I’m about to describe something really strange, and I hope someone can help. Our Escape Rooms use Argons running 2.0.1 firmware. Recently, something very strange started happening. Some of the Argons would no longer receive messages. I can call their functions, and those respond correctly, but a published message is not received. Ok, that strange part number 1.
Strange part number 2 is that, once they get into this state, they only way to get them out is to power them off for 10 seconds and then power them back up. Rebooting will not clear the state. Reflashing will not clear the state!
Some notes on the environment. I mentioned that I am using 2.0.1. I use PublishQueueAsyncRK, but, I removed the “retained” operator from the message queue. At first I thought that I hadn’t, and the “retained” was the source of the problem (I still think is related), but when I check I had already removed it. I also use SYSTEM_THREAD(ENABLED). I commented it out to see if it would help, and it didn’t. This is also where I discovered that reflashing doesn’t clear the state.
Another item in the environment is that I use C++ class as the subscribed handler. I don’t know if that matters, but I’m trying to put out as many items as possible to see if it helps.
The problem has occurred on multiple - but not all - my Argons. They all run the same framework, so the message handling, firmware version, and other items are identical, with only the game logic being different. It reoccurs randomly, sometimes within 30 minutes.
I am able to detect the current state by publishing a message that they must respond to, and anyone who doesn’t respond tells me who has the problem. We’ve had to hook up remote power switches to bring them back on line. I have also had to take other measures to handle it (using published functions) for when the problem occurs in the middle of a the game.

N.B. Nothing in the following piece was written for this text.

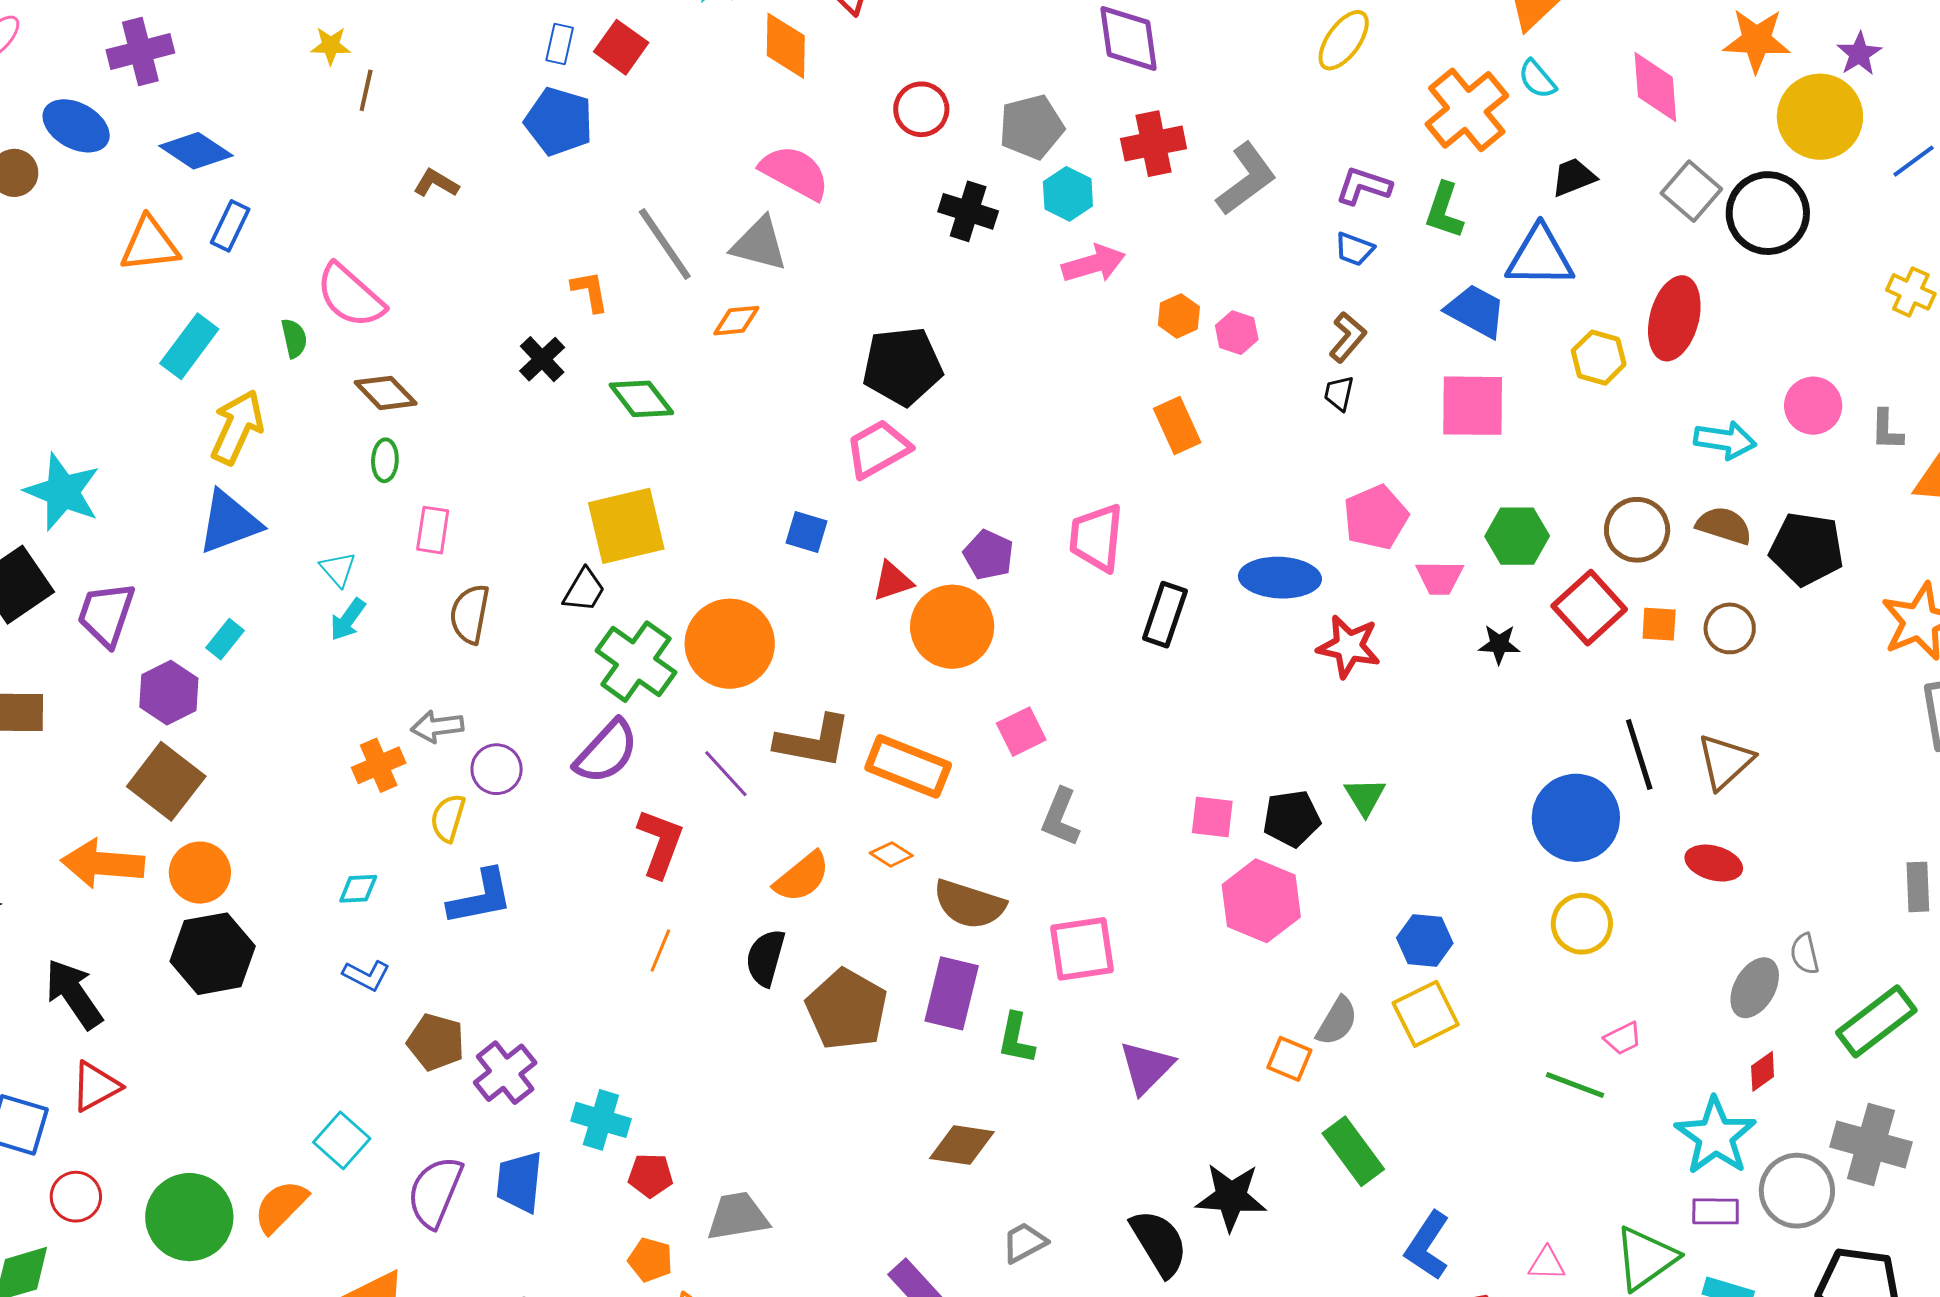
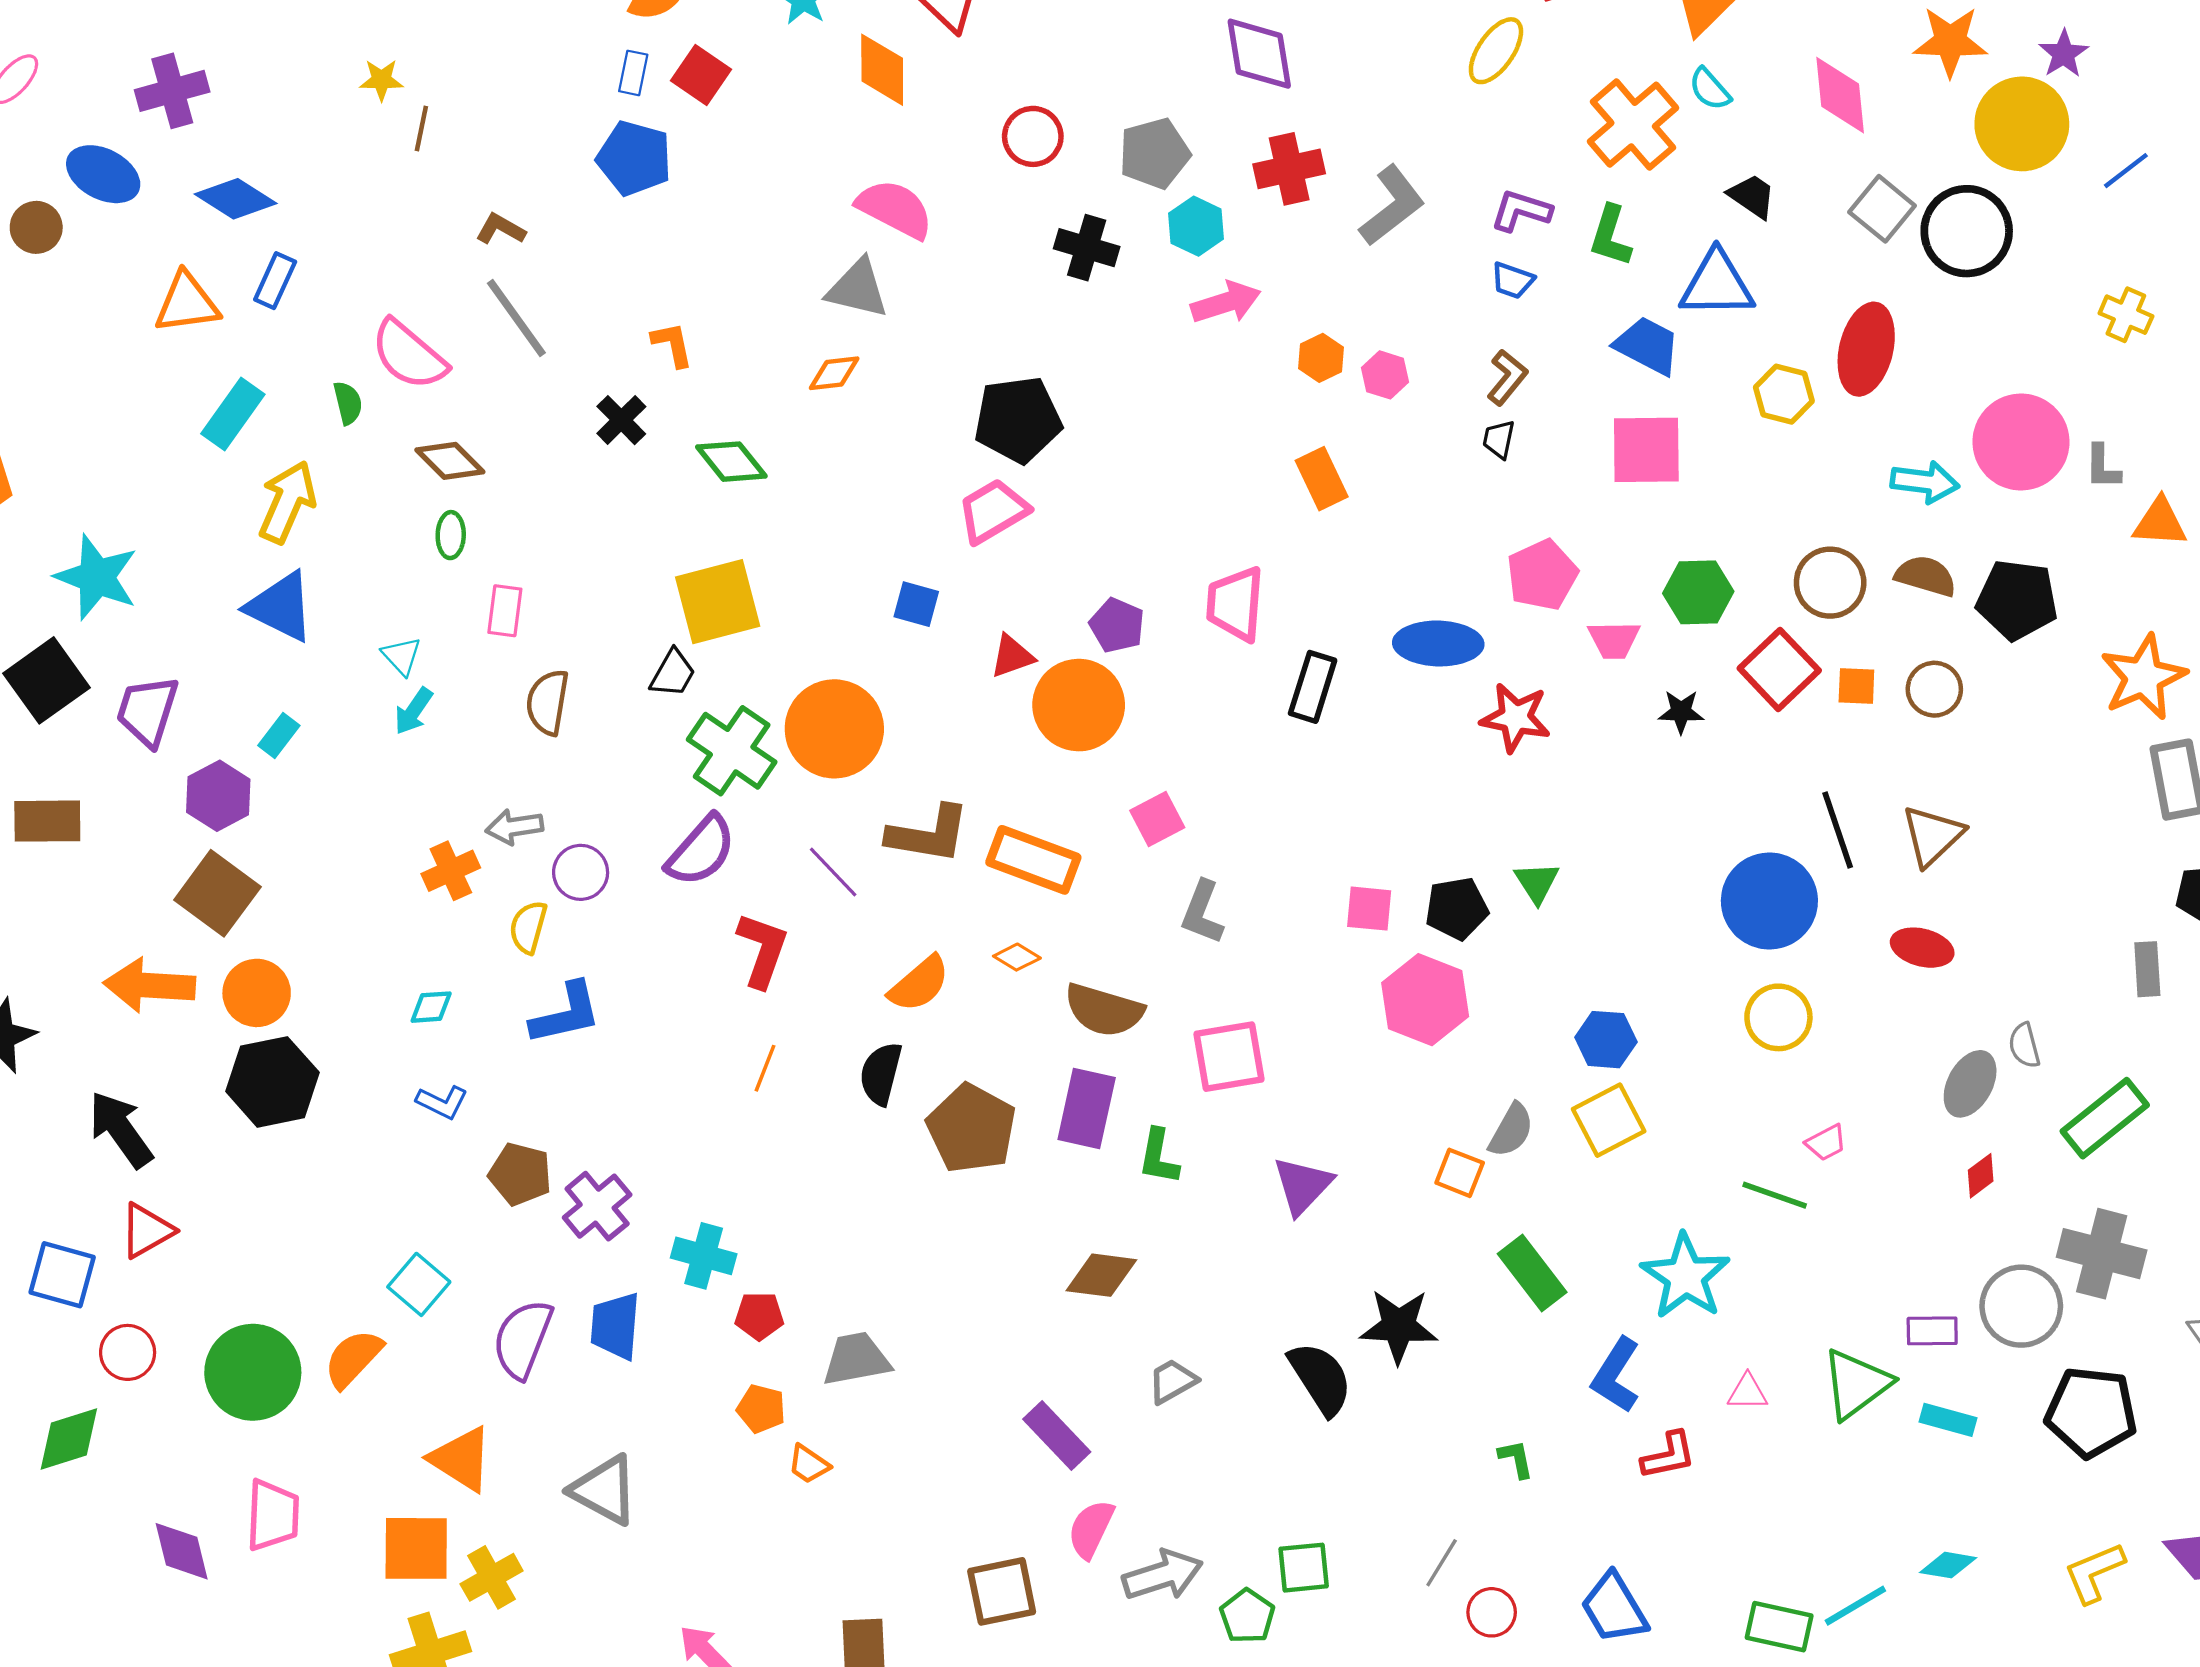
black trapezoid: (1574, 177) -> (1752, 196), turned 57
gray line: (665, 244) -> (516, 318), moved
pink circle: (1813, 406) -> (2021, 442), size x1.5
blue triangle: (229, 522) -> (281, 607), turned 48
cyan star: (1715, 1136) -> (1685, 1276), moved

Another room using a similar system does not have the problem, but that is running 1.5.2 because we still have some Xenons there.
So, my suspicions:
- It is related to 2.0.1
- It is related to retained (because of the poweroff clear)
Question: Can I do software reboot that dumps the all retained values? If so I could at least clear the situation with a reboot.
Thanks. It’s a real head scratcher, but hopefully someone has an idea.